Text excerpt
---+---
From here on, the Reinforcement Learning (RL) agent is implemented.

In [5]:
# Define the state space
player_sum_space = range(4, 22)  # possible player hand values (4, 5, ..., 20, 21)
dealer_card_space = range(1, 11)  # possible dealer up card values (2, 3, ..., 10, 11)
usable_ace_space = [False, True]  # whether the player has a usable ace

state_space = []
for player_sum in player_sum_space:
    for dealer_card in dealer_card_space:
        for usable_ace in usable_ace_space:
            state_space.append((player_sum, dealer_card, usable_ace))

# This creates an array of length 306, which is the number of possible states in the game of blackjack. 
# Each state is a tuple of the player’s sum, the dealer’s card, and whether the player has a usable ace.

Pre trainings phase to make sure our q table isn't empty before starting the real training of our model.
The decicions aren't made using the Q table, but he will hit or stick at random.

In [8]:

# Define the action space
action_space = [0, 1]  # hit or stick
# Get the size of the state and action spaces
num_states = len(state_space)
num_actions = len(action_space)

# Initialize the Q-table with initial values. 
Q_table = np.zeros((num_states, num_actions))

for i in range(100000): #filling the
    # Initialize the state
    state = env.reset()[0]
    done = False

    while not done:
        # Choose an action
        action = np.random.choice(action_space)

        # Take the action
        next_state, reward, done, terminal, dic = env.step(action)

        # Update Q-table
        Q_table[state_space.index(state)][action] += reward

        # Update state
        state = next_state

Real training loop using the initial Q-table made in the previous part.

In [None]:

# Hyperparameters
num_episodes = 1000000  # Total number of episodes
alpha = 0.05  # Learning rate
gamma = 0.99  # Discount factor
epsilon = 0.1  # Epsilon-greedy parameter

# Training loop
for episode in range(num_episodes):
    state = env.reset()[0]
    done = False
    while not done:
        # Epsilon-greedy action selection
        if np.random.random() < epsilon:
            action = np.random.choice(action_space)
        else:
            action = np.argmax(state_space.index(state))

        # Take the action
        next_state, reward, done, terminal, dic = env.step(action)
---+---
Directions
1 > Reproduce the part of the blackjack Q-learning text starting at "state_space = []" and ending at "game of blackjack.".
2 > Decide whether each statement agrees with the blackjack Q-learning text, and answer yes or no with the deciding words quoted from it. (a) In the pre-training phase, the agent picks its actions at random instead of from the Q table. (b) The learning rate for the real training loop is set to 0.1. (c) The Q-table starts out filled with zeros.
---+---
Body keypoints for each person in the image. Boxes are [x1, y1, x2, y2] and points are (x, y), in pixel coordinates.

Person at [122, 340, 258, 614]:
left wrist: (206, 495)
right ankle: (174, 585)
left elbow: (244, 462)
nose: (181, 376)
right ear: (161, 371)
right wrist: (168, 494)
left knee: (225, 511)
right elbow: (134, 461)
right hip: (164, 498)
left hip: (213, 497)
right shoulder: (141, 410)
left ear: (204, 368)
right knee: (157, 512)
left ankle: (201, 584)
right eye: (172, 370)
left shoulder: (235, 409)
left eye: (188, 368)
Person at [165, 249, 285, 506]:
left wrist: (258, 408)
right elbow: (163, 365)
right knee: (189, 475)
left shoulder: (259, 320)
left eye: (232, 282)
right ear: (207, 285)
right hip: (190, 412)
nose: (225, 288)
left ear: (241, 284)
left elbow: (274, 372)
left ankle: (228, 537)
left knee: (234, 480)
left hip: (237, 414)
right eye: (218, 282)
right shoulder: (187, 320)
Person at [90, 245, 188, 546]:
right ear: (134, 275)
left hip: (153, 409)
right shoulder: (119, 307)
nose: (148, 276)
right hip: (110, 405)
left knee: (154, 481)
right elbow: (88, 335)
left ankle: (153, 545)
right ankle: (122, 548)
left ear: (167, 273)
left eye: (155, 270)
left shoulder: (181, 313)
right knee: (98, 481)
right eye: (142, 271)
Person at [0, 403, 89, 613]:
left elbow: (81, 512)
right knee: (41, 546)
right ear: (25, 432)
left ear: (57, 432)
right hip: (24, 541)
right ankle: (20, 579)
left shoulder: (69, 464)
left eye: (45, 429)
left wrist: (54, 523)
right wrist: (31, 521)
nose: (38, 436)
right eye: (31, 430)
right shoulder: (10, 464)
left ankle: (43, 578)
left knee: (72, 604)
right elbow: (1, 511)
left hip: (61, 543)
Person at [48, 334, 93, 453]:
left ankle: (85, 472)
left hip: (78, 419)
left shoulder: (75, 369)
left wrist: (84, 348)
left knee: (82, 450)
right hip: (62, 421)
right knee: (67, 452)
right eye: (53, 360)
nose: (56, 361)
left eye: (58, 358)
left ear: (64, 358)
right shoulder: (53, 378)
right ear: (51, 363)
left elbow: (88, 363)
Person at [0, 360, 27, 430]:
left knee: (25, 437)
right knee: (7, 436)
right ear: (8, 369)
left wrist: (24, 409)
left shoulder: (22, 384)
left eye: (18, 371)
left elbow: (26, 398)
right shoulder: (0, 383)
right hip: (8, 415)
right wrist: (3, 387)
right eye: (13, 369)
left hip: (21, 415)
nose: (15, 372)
---+---
Task-by-task results
1 >
state_space = []
for player_sum in player_sum_space:
    for dealer_card in dealer_card_space:
        for usable_ace in usable_ace_space:
            state_space.append((player_sum, dealer_card, usable_ace))

# This creates an array of length 306, which is the number of possible states in the game of blackjack.

2 >
(a) Yes: "The decicions aren't made using the Q table, but he will hit or stick at random."
(b) No: "alpha = 0.05"
(c) Yes: "Q_table = np.zeros((num_states, num_actions))"